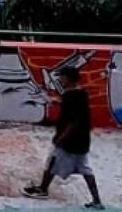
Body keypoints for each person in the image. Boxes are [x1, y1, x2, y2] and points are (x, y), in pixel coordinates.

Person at [25, 66, 103, 208]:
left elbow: (73, 120)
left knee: (52, 161)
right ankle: (97, 200)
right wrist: (58, 102)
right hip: (83, 140)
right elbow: (75, 109)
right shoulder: (81, 94)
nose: (60, 79)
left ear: (68, 78)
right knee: (85, 169)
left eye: (62, 77)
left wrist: (61, 137)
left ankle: (43, 189)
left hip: (69, 140)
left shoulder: (70, 96)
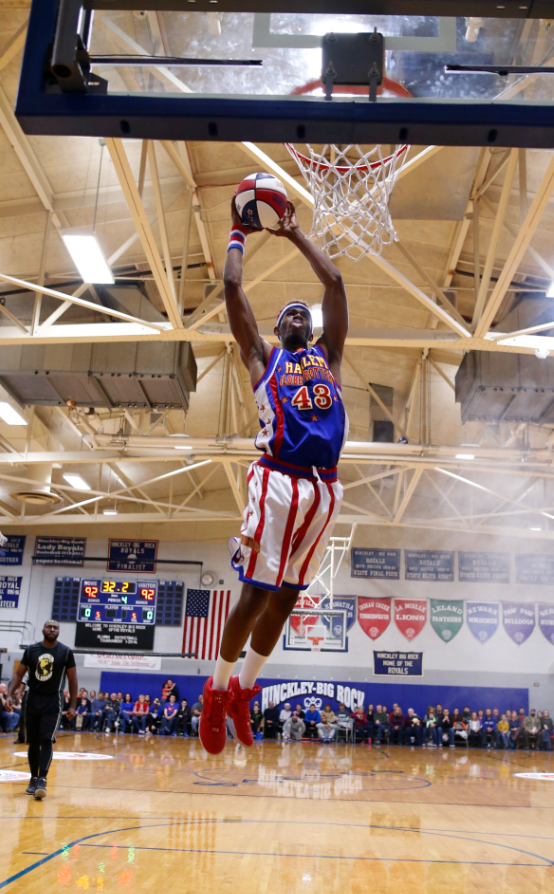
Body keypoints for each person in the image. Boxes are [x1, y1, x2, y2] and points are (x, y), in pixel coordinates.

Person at [200, 198, 350, 755]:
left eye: (302, 316)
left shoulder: (329, 357)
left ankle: (244, 690)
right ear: (276, 327)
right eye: (288, 314)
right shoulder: (263, 358)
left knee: (286, 600)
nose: (297, 318)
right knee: (254, 595)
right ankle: (215, 693)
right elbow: (234, 291)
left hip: (325, 489)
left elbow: (333, 281)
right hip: (278, 479)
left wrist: (295, 234)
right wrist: (238, 231)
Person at [8, 620, 78, 801]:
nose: (52, 630)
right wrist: (9, 694)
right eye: (49, 627)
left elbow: (72, 679)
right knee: (32, 742)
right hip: (32, 699)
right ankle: (33, 778)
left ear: (59, 631)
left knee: (46, 739)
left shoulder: (65, 651)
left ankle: (42, 780)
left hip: (53, 701)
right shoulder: (31, 650)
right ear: (43, 630)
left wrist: (73, 705)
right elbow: (19, 674)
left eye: (56, 628)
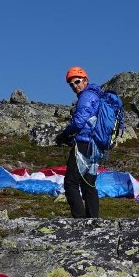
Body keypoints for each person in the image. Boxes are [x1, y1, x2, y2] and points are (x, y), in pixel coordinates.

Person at [54, 66, 101, 218]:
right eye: (71, 84)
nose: (75, 86)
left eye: (77, 81)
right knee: (88, 184)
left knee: (70, 183)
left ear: (85, 80)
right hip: (96, 147)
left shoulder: (86, 97)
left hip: (83, 144)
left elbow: (79, 122)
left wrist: (64, 134)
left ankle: (80, 222)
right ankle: (93, 220)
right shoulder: (97, 96)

○ ○ ○ ○

**WORK INSTRUCTIONS:** Reproduce exactly the lines of the records above from the one with "left ear: (59, 631)" to the one with "left eye: (56, 628)", both included, and leave out everything else.

**EXERCISE ANSWER:**
left ear: (59, 631)
left knee: (46, 739)
left shoulder: (65, 651)
left ankle: (42, 780)
left hip: (53, 701)
right shoulder: (31, 650)
right ear: (43, 630)
left wrist: (73, 705)
right elbow: (19, 674)
left eye: (56, 628)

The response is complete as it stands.